START Materials provided
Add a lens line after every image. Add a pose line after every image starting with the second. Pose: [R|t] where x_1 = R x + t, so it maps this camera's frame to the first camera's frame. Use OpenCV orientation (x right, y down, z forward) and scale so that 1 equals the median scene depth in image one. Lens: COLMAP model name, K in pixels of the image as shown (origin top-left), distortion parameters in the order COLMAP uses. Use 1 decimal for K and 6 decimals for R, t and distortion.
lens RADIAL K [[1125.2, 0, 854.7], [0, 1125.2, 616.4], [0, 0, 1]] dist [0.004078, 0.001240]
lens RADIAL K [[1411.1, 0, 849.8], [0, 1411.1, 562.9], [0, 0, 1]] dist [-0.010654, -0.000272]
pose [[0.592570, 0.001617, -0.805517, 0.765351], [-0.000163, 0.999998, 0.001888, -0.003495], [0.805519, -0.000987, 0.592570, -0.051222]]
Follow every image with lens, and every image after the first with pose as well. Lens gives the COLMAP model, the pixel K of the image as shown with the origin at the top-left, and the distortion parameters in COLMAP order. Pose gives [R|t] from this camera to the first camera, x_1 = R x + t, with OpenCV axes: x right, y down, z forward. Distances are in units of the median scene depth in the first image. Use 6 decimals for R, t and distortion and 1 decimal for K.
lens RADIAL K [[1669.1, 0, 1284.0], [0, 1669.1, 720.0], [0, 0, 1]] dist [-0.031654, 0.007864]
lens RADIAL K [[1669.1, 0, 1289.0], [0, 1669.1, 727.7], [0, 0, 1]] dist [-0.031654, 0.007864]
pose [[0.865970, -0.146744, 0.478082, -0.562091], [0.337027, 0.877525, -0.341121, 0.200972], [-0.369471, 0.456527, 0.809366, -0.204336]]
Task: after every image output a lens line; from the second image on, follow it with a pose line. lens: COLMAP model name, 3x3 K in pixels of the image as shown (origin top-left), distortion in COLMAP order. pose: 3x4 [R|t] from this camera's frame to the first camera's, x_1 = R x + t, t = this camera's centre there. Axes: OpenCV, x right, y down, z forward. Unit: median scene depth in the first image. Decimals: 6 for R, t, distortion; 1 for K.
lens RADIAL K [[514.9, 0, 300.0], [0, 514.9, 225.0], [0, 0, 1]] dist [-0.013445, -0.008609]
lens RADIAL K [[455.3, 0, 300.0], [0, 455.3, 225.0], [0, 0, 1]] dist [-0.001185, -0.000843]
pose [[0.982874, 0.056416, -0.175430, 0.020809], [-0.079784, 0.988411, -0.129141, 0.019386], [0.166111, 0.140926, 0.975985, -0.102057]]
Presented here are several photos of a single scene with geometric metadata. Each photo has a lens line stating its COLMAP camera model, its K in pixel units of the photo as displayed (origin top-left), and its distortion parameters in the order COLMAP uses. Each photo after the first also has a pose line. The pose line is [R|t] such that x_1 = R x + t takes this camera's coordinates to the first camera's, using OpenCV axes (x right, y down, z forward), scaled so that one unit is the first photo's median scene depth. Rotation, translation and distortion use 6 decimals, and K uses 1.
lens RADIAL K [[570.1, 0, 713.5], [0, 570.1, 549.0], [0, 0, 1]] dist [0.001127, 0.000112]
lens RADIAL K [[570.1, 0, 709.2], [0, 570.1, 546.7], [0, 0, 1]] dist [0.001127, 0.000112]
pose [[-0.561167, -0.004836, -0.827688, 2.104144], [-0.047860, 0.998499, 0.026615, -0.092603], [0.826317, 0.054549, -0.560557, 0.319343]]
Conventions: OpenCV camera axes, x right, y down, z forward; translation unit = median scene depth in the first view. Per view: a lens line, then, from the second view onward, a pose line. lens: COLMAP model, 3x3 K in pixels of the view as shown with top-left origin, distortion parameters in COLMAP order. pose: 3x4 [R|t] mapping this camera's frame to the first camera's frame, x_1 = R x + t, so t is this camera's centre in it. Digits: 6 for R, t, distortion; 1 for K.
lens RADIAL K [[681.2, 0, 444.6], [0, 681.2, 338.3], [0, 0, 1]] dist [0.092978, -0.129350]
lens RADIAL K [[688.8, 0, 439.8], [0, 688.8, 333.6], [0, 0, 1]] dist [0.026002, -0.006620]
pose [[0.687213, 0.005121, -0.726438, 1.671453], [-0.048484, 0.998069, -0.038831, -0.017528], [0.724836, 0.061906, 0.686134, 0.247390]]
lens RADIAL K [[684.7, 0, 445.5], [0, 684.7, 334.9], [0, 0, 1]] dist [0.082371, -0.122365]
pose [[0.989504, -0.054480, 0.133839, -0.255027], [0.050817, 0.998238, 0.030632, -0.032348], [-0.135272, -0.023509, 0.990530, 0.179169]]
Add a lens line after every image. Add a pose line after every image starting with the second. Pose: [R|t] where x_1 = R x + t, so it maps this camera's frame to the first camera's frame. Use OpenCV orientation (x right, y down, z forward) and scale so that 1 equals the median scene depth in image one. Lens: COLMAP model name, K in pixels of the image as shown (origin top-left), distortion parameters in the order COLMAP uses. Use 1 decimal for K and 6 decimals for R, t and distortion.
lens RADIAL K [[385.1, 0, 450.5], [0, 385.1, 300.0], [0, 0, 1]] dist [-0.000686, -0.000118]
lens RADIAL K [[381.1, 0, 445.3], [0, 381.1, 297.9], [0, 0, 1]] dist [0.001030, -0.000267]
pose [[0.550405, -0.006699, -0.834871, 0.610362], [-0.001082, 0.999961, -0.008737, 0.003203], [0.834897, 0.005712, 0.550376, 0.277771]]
END Materials provided
Required action:
Could you quote the material above in full, exactly as it stands?

Finished task:
Add a lens line after every image. Add a pose line after every image starting with the second. Pose: [R|t] where x_1 = R x + t, so it maps this camera's frame to the first camera's frame. Use OpenCV orientation (x right, y down, z forward) and scale so that 1 equals the median scene depth in image one. Lens: COLMAP model name, K in pixels of the image as shown (origin top-left), distortion parameters in the order COLMAP uses. Use 1 decimal for K and 6 decimals for R, t and distortion.
lens RADIAL K [[1125.2, 0, 854.7], [0, 1125.2, 616.4], [0, 0, 1]] dist [0.004078, 0.001240]
lens RADIAL K [[1411.1, 0, 849.8], [0, 1411.1, 562.9], [0, 0, 1]] dist [-0.010654, -0.000272]
pose [[0.592570, 0.001617, -0.805517, 0.765351], [-0.000163, 0.999998, 0.001888, -0.003495], [0.805519, -0.000987, 0.592570, -0.051222]]
Follow every image with lens, and every image after the first with pose as well. Lens gives the COLMAP model, the pixel K of the image as shown with the origin at the top-left, and the distortion parameters in COLMAP order. Pose gives [R|t] from this camera to the first camera, x_1 = R x + t, with OpenCV axes: x right, y down, z forward. Distances are in units of the median scene depth in the first image. Use 6 decimals for R, t and distortion and 1 decimal for K.
lens RADIAL K [[1669.1, 0, 1284.0], [0, 1669.1, 720.0], [0, 0, 1]] dist [-0.031654, 0.007864]
lens RADIAL K [[1669.1, 0, 1289.0], [0, 1669.1, 727.7], [0, 0, 1]] dist [-0.031654, 0.007864]
pose [[0.865970, -0.146744, 0.478082, -0.562091], [0.337027, 0.877525, -0.341121, 0.200972], [-0.369471, 0.456527, 0.809366, -0.204336]]
Task: after every image output a lens line; from the second image on, follow it with a pose line. lens: COLMAP model name, 3x3 K in pixels of the image as shown (origin top-left), distortion in COLMAP order. pose: 3x4 [R|t] from this camera's frame to the first camera's, x_1 = R x + t, t = this camera's centre there. Axes: OpenCV, x right, y down, z forward. Unit: median scene depth in the first image. Decimals: 6 for R, t, distortion; 1 for K.
lens RADIAL K [[514.9, 0, 300.0], [0, 514.9, 225.0], [0, 0, 1]] dist [-0.013445, -0.008609]
lens RADIAL K [[455.3, 0, 300.0], [0, 455.3, 225.0], [0, 0, 1]] dist [-0.001185, -0.000843]
pose [[0.982874, 0.056416, -0.175430, 0.020809], [-0.079784, 0.988411, -0.129141, 0.019386], [0.166111, 0.140926, 0.975985, -0.102057]]
Presented here are several photos of a single scene with geometric metadata. Each photo has a lens line stating its COLMAP camera model, its K in pixel units of the photo as displayed (origin top-left), and its distortion parameters in the order COLMAP uses. Each photo after the first also has a pose line. The pose line is [R|t] such that x_1 = R x + t takes this camera's coordinates to the first camera's, using OpenCV axes (x right, y down, z forward), scaled so that one unit is the first photo's median scene depth. Rotation, translation and distortion use 6 decimals, and K uses 1.
lens RADIAL K [[570.1, 0, 713.5], [0, 570.1, 549.0], [0, 0, 1]] dist [0.001127, 0.000112]
lens RADIAL K [[570.1, 0, 709.2], [0, 570.1, 546.7], [0, 0, 1]] dist [0.001127, 0.000112]
pose [[-0.561167, -0.004836, -0.827688, 2.104144], [-0.047860, 0.998499, 0.026615, -0.092603], [0.826317, 0.054549, -0.560557, 0.319343]]
Conventions: OpenCV camera axes, x right, y down, z forward; translation unit = median scene depth in the first view. Per view: a lens line, then, from the second view onward, a pose line. lens: COLMAP model, 3x3 K in pixels of the view as shown with top-left origin, distortion parameters in COLMAP order. pose: 3x4 [R|t] mapping this camera's frame to the first camera's frame, x_1 = R x + t, so t is this camera's centre in it. Digits: 6 for R, t, distortion; 1 for K.
lens RADIAL K [[681.2, 0, 444.6], [0, 681.2, 338.3], [0, 0, 1]] dist [0.092978, -0.129350]
lens RADIAL K [[688.8, 0, 439.8], [0, 688.8, 333.6], [0, 0, 1]] dist [0.026002, -0.006620]
pose [[0.687213, 0.005121, -0.726438, 1.671453], [-0.048484, 0.998069, -0.038831, -0.017528], [0.724836, 0.061906, 0.686134, 0.247390]]
lens RADIAL K [[684.7, 0, 445.5], [0, 684.7, 334.9], [0, 0, 1]] dist [0.082371, -0.122365]
pose [[0.989504, -0.054480, 0.133839, -0.255027], [0.050817, 0.998238, 0.030632, -0.032348], [-0.135272, -0.023509, 0.990530, 0.179169]]
Add a lens line after every image. Add a pose line after every image starting with the second. Pose: [R|t] where x_1 = R x + t, so it maps this camera's frame to the first camera's frame. Use OpenCV orientation (x right, y down, z forward) and scale so that 1 equals the median scene depth in image one. Lens: COLMAP model name, K in pixels of the image as shown (origin top-left), distortion parameters in the order COLMAP uses. Use 1 decimal for K and 6 decimals for R, t and distortion.
lens RADIAL K [[385.1, 0, 450.5], [0, 385.1, 300.0], [0, 0, 1]] dist [-0.000686, -0.000118]
lens RADIAL K [[381.1, 0, 445.3], [0, 381.1, 297.9], [0, 0, 1]] dist [0.001030, -0.000267]
pose [[0.550405, -0.006699, -0.834871, 0.610362], [-0.001082, 0.999961, -0.008737, 0.003203], [0.834897, 0.005712, 0.550376, 0.277771]]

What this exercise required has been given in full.